Supplied information:
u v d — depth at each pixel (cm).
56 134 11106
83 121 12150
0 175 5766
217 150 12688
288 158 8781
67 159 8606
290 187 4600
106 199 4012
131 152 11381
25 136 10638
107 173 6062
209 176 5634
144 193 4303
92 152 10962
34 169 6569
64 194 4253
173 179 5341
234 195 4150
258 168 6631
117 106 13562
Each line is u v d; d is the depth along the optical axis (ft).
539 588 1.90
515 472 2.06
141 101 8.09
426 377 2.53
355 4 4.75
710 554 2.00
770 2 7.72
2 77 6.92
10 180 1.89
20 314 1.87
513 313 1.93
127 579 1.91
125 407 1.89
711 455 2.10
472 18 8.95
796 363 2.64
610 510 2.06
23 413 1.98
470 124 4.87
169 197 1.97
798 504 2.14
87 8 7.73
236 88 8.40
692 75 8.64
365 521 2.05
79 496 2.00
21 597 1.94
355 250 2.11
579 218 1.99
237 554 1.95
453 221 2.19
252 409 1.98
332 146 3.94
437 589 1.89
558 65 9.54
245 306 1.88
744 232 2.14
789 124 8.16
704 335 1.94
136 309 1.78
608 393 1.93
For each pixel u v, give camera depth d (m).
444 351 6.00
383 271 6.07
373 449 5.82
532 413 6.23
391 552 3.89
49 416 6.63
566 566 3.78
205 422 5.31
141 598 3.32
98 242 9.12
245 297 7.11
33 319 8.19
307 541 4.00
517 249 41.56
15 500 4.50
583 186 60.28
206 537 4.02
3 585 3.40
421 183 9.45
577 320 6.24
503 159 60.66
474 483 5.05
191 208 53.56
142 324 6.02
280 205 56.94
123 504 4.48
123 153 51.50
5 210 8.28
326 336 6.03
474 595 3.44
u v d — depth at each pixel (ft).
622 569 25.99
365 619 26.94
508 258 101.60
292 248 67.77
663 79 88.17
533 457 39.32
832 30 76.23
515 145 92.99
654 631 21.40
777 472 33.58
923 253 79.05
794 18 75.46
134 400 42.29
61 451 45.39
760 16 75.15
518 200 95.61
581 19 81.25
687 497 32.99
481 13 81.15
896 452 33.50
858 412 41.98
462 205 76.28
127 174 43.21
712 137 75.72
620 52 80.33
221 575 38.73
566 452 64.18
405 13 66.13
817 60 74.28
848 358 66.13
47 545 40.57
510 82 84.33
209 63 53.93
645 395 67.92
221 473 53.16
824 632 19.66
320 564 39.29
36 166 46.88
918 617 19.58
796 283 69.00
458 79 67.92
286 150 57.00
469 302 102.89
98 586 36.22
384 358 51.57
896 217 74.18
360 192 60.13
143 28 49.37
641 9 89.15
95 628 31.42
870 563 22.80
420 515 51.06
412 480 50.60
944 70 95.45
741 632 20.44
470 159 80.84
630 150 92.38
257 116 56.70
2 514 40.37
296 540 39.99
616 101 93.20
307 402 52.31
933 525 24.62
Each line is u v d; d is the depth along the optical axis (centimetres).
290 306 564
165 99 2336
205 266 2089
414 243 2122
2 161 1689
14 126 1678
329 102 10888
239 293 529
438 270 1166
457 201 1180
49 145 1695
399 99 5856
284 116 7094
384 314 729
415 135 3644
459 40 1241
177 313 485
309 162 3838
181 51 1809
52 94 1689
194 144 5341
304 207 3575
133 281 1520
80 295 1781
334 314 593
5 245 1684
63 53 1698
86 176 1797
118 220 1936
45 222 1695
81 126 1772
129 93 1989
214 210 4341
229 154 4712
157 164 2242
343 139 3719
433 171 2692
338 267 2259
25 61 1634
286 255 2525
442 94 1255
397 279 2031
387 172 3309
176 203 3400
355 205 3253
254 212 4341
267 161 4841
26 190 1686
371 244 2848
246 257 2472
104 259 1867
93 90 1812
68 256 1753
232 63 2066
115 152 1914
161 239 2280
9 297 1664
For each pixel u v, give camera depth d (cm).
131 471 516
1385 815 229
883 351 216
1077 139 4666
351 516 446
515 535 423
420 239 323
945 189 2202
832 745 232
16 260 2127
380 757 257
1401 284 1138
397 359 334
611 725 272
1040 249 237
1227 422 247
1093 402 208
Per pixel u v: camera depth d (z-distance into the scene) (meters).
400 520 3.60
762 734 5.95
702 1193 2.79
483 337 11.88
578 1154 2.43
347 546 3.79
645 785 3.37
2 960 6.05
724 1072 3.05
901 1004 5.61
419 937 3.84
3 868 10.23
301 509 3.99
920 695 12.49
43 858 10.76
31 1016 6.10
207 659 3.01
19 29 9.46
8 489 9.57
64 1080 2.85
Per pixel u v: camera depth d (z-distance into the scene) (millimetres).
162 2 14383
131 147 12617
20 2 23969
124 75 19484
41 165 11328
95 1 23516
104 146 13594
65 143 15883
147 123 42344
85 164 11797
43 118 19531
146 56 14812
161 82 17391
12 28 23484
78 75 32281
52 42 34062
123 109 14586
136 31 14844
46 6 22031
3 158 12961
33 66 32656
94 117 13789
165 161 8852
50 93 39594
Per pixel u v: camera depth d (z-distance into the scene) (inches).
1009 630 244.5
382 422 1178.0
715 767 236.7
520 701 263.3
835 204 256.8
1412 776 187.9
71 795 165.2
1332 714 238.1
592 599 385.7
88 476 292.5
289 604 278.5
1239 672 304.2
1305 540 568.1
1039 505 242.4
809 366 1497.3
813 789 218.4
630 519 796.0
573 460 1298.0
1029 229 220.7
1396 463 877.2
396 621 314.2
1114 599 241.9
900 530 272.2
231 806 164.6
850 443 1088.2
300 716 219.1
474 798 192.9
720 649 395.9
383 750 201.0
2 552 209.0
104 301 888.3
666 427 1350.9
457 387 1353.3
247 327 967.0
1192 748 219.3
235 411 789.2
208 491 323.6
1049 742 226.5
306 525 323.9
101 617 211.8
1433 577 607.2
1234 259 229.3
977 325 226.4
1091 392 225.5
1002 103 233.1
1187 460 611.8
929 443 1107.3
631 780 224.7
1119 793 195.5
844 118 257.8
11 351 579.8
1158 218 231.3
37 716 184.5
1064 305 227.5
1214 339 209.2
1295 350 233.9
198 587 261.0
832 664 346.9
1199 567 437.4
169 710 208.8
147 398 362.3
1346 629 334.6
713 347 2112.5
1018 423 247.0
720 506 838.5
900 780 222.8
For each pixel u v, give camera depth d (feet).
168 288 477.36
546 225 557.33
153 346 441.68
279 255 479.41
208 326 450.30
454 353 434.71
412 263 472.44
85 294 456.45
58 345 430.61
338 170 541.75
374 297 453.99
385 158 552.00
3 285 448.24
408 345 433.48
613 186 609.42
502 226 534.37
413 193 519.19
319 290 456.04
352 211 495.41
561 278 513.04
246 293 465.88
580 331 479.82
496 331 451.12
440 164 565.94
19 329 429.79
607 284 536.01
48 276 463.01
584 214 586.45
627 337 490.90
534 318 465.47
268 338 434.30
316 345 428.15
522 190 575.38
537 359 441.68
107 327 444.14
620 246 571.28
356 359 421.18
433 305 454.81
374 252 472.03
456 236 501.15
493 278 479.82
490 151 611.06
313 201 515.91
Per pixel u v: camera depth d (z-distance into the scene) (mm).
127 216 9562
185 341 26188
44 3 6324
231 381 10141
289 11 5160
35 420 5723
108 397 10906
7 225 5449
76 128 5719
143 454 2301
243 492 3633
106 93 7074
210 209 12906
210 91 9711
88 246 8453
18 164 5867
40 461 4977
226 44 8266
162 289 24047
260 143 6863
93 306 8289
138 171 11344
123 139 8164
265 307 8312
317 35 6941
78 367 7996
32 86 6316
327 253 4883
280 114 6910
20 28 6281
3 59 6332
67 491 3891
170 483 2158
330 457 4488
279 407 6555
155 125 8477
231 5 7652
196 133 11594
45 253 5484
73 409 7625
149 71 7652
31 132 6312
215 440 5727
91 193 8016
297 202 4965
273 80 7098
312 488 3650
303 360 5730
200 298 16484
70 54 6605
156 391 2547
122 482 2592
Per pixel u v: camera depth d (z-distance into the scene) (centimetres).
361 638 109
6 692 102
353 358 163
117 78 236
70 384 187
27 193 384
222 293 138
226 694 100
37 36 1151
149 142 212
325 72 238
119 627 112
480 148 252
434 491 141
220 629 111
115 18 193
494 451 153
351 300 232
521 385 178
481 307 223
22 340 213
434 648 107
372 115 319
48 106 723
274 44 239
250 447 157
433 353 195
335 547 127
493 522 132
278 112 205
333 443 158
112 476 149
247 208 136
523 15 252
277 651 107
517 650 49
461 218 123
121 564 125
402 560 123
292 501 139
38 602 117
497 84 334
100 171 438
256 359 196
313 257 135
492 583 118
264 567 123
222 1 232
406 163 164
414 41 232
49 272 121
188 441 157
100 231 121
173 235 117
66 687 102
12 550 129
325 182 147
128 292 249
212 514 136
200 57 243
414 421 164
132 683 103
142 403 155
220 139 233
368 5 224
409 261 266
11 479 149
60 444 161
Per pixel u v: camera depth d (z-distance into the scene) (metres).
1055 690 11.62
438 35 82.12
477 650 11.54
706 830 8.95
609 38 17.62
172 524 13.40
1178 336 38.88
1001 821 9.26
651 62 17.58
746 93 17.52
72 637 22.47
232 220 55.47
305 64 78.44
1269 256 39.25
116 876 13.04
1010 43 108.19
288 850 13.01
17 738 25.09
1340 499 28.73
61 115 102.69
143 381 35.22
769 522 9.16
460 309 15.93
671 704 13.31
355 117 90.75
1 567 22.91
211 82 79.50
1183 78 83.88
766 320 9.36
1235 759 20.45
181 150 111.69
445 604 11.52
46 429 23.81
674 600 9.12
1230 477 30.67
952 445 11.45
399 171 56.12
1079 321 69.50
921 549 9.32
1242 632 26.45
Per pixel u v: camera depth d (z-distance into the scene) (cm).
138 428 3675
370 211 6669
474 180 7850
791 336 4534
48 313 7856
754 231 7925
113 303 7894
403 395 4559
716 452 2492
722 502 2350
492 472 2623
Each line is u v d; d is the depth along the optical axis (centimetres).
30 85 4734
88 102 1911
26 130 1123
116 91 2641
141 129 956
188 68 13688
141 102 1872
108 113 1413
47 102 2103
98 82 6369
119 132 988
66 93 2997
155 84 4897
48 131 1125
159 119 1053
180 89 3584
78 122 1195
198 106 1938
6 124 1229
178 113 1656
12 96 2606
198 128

Your assignment: Copy each line above that contains the word "give".

Answer space:
For each pixel u v, give camera depth d (m).
For each pixel u v, give camera depth d (cm).
For each pixel u v, give camera depth d (feet).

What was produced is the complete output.